The Gardner viscosity of the aqueous copolymer solution adjusted to have a heating residue of 40% in the same manner as in Example 1 was Y. Comparative Example 2 A copolymer consisting of 60 g of methoxypolyethylene glycol methacrylate (n=4), 20 g of methacrylic acid and 20 g of methyl methacrylate was produced in the same manner as in Example 1. The Gardner viscosity of the copolymer aqueous solution, which was adjusted to have a heating residue of 40% in the same manner as in Example 1, was SY. Comparative Example 3 In the same manner as in Example 1, 10 g of methoxypolyethylene glycol methacrylate (n = 9), 20 g of methacrylic acid, 2-hydroxyethyl acrylate
20 g of monomer and 50 g of methyl methacrylate were polymerized, but the monomer became cloudy and separated during the dropwise addition, and no copolymer was obtained. Comparative Example 4 A copolymer consisting of 80 g of methoxypolyethylene glycol methacrylate (n=9), 5 g of methacrylic acid and 15 g of 2-hydroxyethyl acrylate was produced in the same manner as in Example 1. The Gardner viscosity of the aqueous copolymer solution adjusted to have a heating residue of 40% as in Example 1 was _Z1 . Application Example In this example, a ceramic green sheet was prepared using the aqueous copolymer solutions produced in Examples 1 to 3 and Comparative Examples 1, 2, and 4, and its properties were tested.
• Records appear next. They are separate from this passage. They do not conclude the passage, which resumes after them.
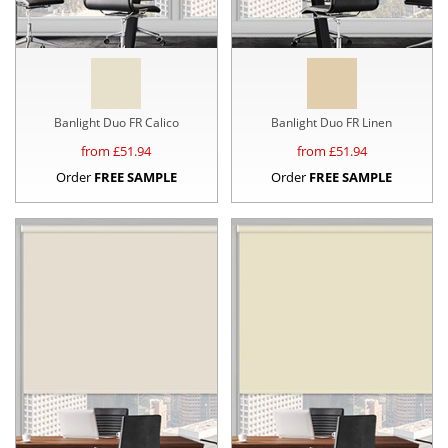
Banlight Duo FR Calico
Banlight Duo FR Linen
from £
51.94
from £
51.94
Order
FREE SAMPLE
Order
FREE SAMPLE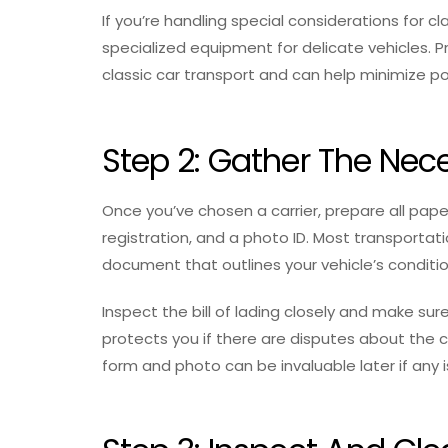
If you’re handling special considerations for c
specialized equipment for delicate vehicles. Pr
classic car transport and can help minimize p
Step 2: Gather The Ne
Once you’ve chosen a carrier, prepare all pape
registration, and a photo ID. Most transportation
document that outlines your vehicle’s conditio
Inspect the bill of lading closely and make sure
protects you if there are disputes about the ca
form and photo can be invaluable later if any i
Method for Preparing Ceramic Green Sheet A solid content of 6 g of the copolymer aqueous solution obtained in each example was added to a mixture of fine powders of 90 g of alumina (AL-45H manufactured by Showa Aluminum), 6 g of talc, and 4 g of clay. The viscosity was then adjusted to 100 boads with water. This was dispersed in a ball mill for 20 hours. Next, defoamerize, apply to a polyester sheet to a thickness of 1 mm, and leave at room temperature.
It was dried for 24 hours, then further dried at 60°C for 30 minutes and at 120°C for 30 minutes to create a ceramic green sheet. Separately, a solution consisting of 6 g of polyvinyl butyral (BL-1, trade name of Sekisui Chemical Co., Ltd.), butylbenzyl phthalate, and an organic solvent [a mixture of n-butanol/trichlorethylene = 2/8 (weight ratio)] was used. , a green sheet was created in the same manner as above. Characteristic Test The characteristics of each green sheet were tested and the results are shown in Table 1 below. Note that the evaluation of surface smoothness is based on the following criteria. ○...Good △...Slightly poor ×...Poor

【table】

[Table] As is clear from these results, when producing green sheets using the binder for ceramics obtained according to the present invention, green sheets with properties equivalent to or better than those of conventionally known organic solvent type polyvinyl butyral can be obtained. The binder obtained by the present invention can be sufficiently diluted with water alone, and an excellent green sheet can be obtained with less resources and less pollution.

Claims (1)

[Claims] 1 (A) General formula (): [In the formula, R represents hydrogen or a methyl group, R' represents a lower alkyl group, and n represents an integer of 1 to 20] Unsaturated carboxylic acid ester of alkoxy(poly)ethylene glycol
20-60% by weight (B) Unsaturated monomer with carboxyl group
1-20% by weight (C) Unsaturated monomer with hydroxyl group
5 to 20% by weight and (D) 74% by weight or less (excluding 0% by weight) of unsaturated monomers copolymerizable with components (A), (B) and (C), totaling 100% by weight % and copolymerize the binder for ceramics. 2. The method for producing a binder for ceramics according to claim 1, wherein components (A), (B), (C), and (D) are copolymerized in water and/or a water-soluble organic solvent.